● **WHAT TO DO**
Return, word for word, the part of the issue thread below about aligning the authors lists, starting with "jsmeix opened issue" and going on through "the AUTHORS file.".

● **QUOTED PASSAGE**
● ● ● ●

#1427 Issue closed: Align AUTHORS and COPYRIGHT persons in various sources

Labels: enhancement, documentation, cleanup, fixed / solved / done

jsmeix opened issue at 2017-07-21 10:58:

In
https://github.com/rear/rear/commit/fd13be8f1bb091e1d324d35d3be527b34346a38e
I noticed changes of the AUTHORS and COPYRIGHT parts
in doc/rear.8.adoc.

Those changes are missing
in doc/rear.8 and
in usr/sbin/rear and
in the AUTHORS file.

I can adapt those files but I would need to know
what the actually right list of authors is.

schlomo commented at 2017-07-21 12:03:

In my opinion the list of authors contains

  1. those who can write to the rear git repo
  2. those who add themselves to the list via a PR together with a relevant or significant contribution

In any case we give write access to our regular contributors to make it easier for them and to reward their contribution.

What do you think?

jsmeix commented at 2017-07-21 13:03:

For this issue here I had hoped I could get
a "ready-to-use" list of names,
not an abstract definition ;-)

My current main issue here is that the AUTHORS file
content differs compared to doc/rear.8.adoc.

Clearly @gozora "Vladimir Gozora" is missing as author.

But what about other major contributors even without GitHub
write access like @schabrolles "Sebastien Chabrolles"?

In contrast what about long inactive major contributors?

Could it have some legal relevance who is listed as "author"?

● ● ● ●

● **DATASET CONTENT**

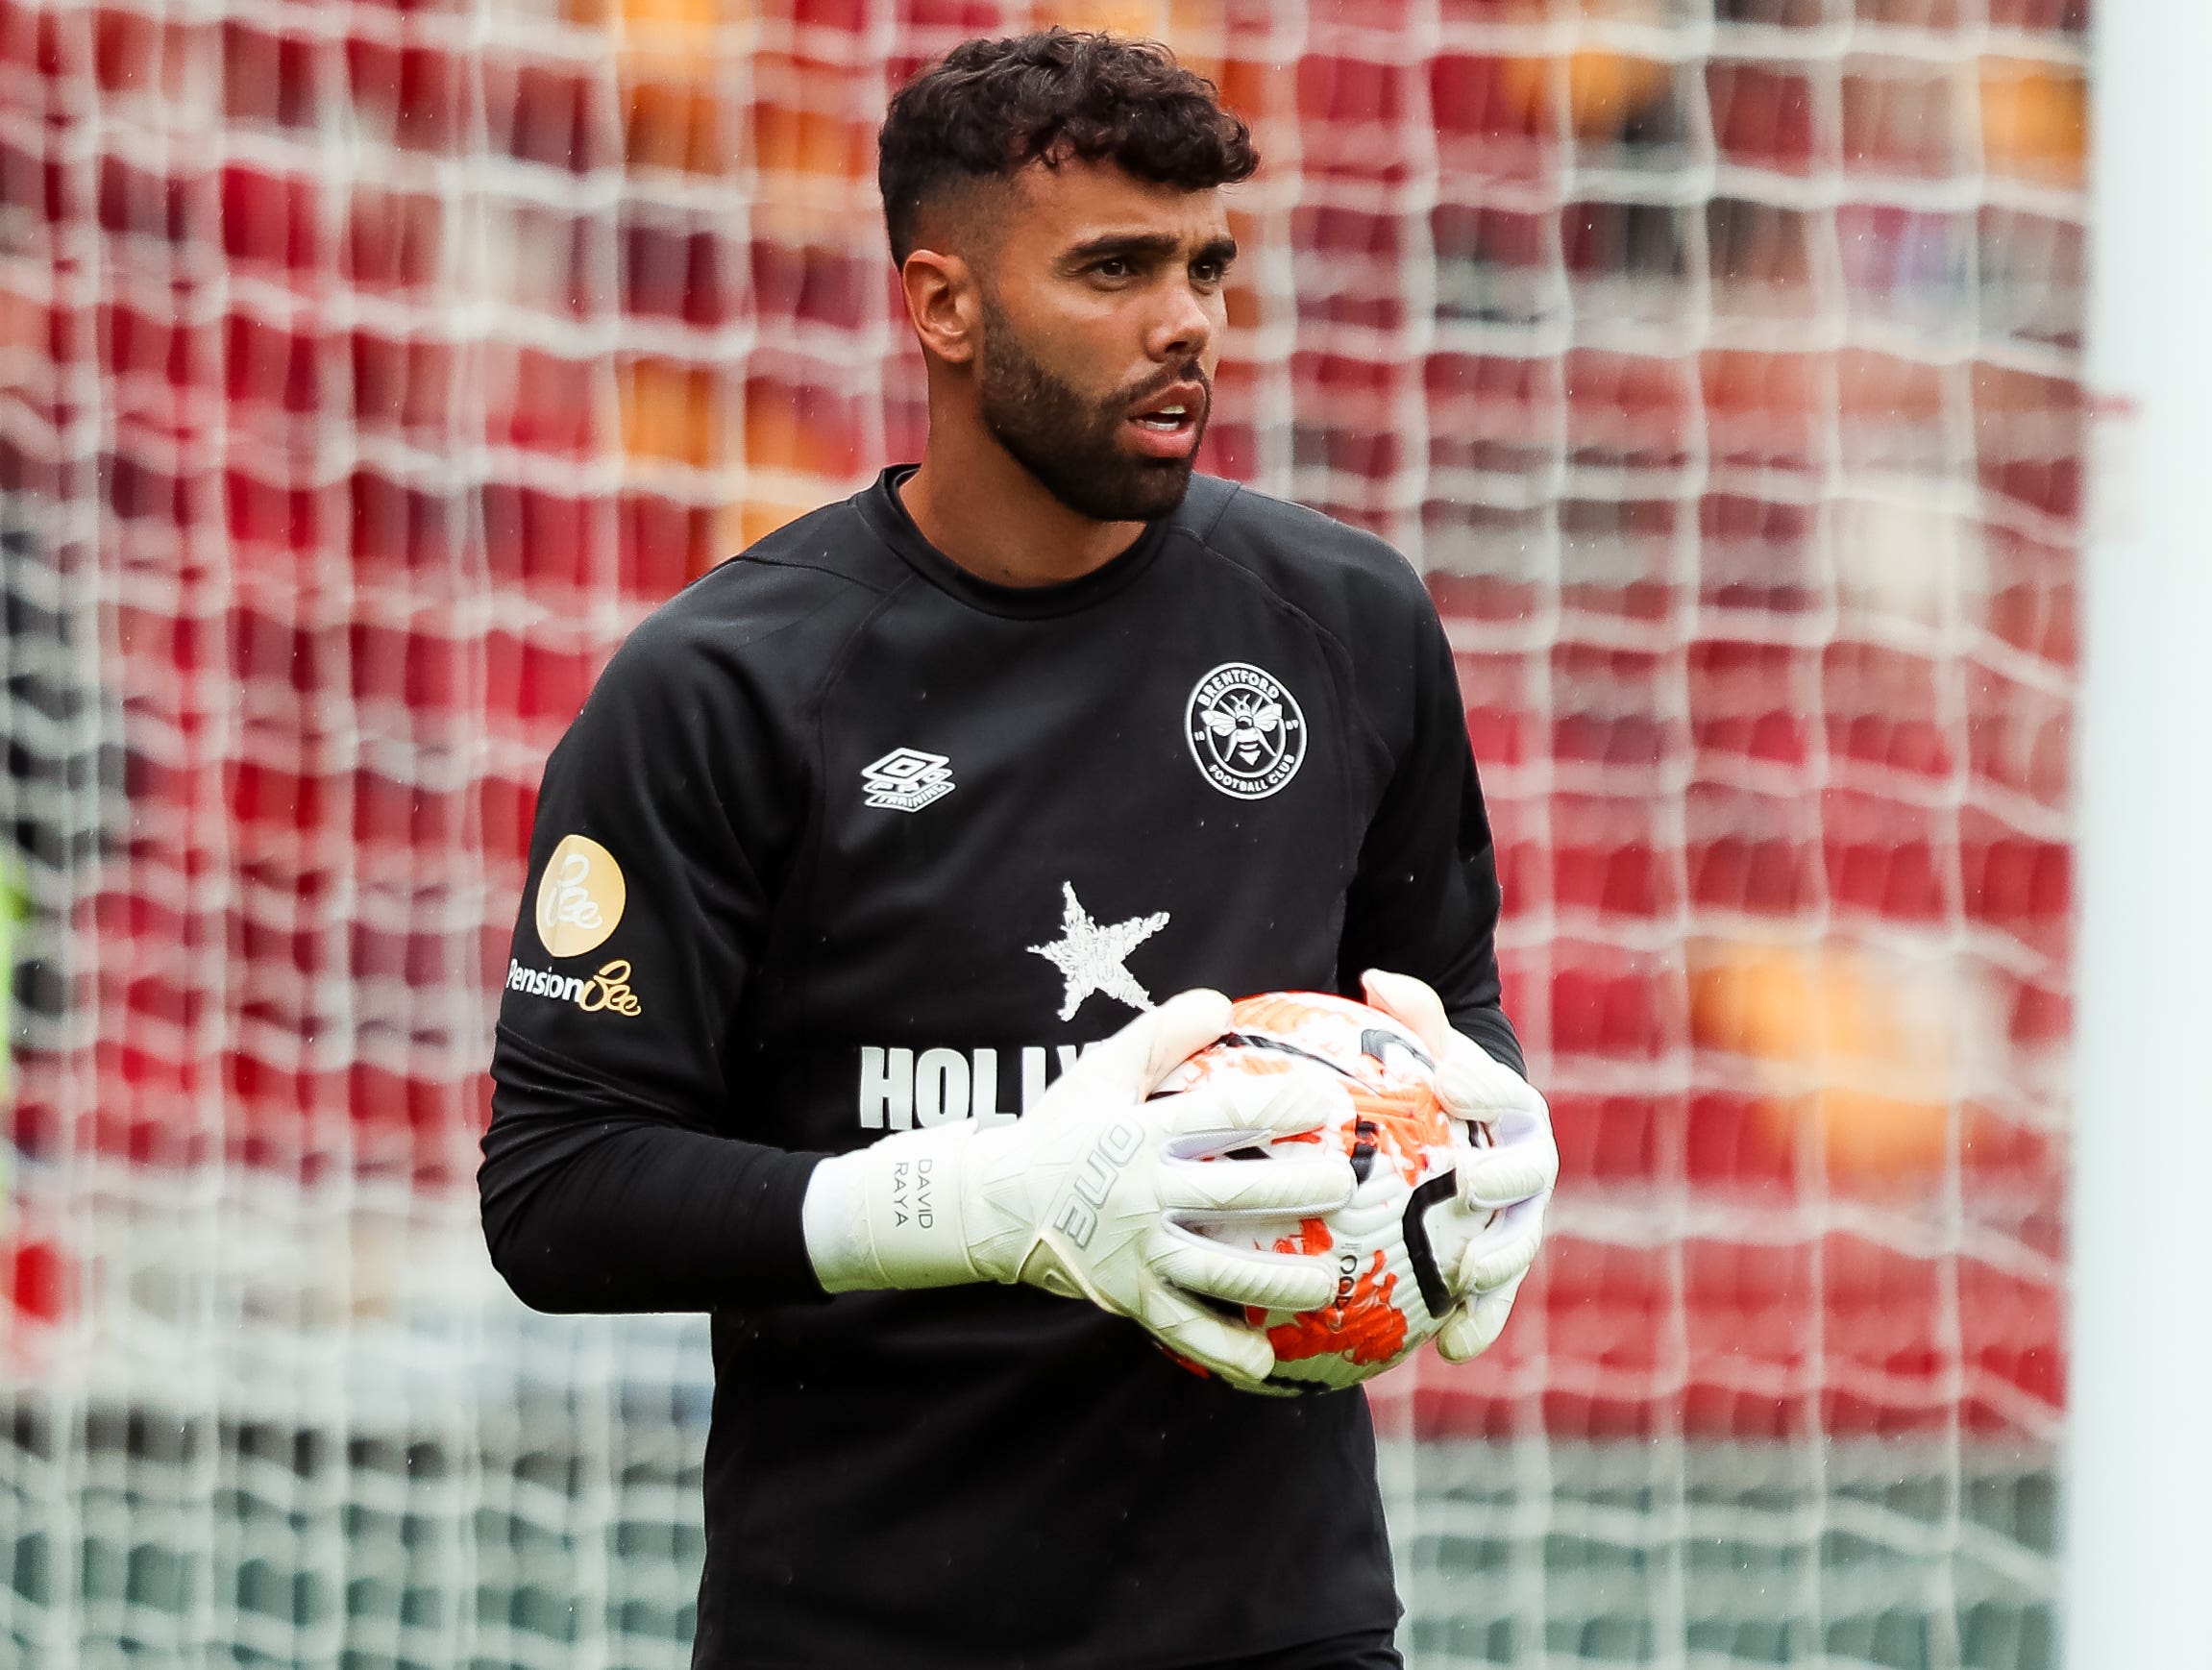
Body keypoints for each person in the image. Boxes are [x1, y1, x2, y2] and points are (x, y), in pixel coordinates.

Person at [480, 29, 1558, 1670]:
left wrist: (1492, 1150)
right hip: (858, 1633)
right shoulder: (724, 686)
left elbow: (1446, 1008)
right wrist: (982, 1200)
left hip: (1281, 1629)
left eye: (1207, 264)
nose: (1185, 318)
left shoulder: (1348, 622)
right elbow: (559, 1195)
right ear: (943, 305)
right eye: (1115, 267)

● ● ● ●

● **FINAL ANSWER**
jsmeix opened issue at 2017-07-21 10:58:

In
https://github.com/rear/rear/commit/fd13be8f1bb091e1d324d35d3be527b34346a38e
I noticed changes of the AUTHORS and COPYRIGHT parts
in doc/rear.8.adoc.

Those changes are missing
in doc/rear.8 and
in usr/sbin/rear and
in the AUTHORS file.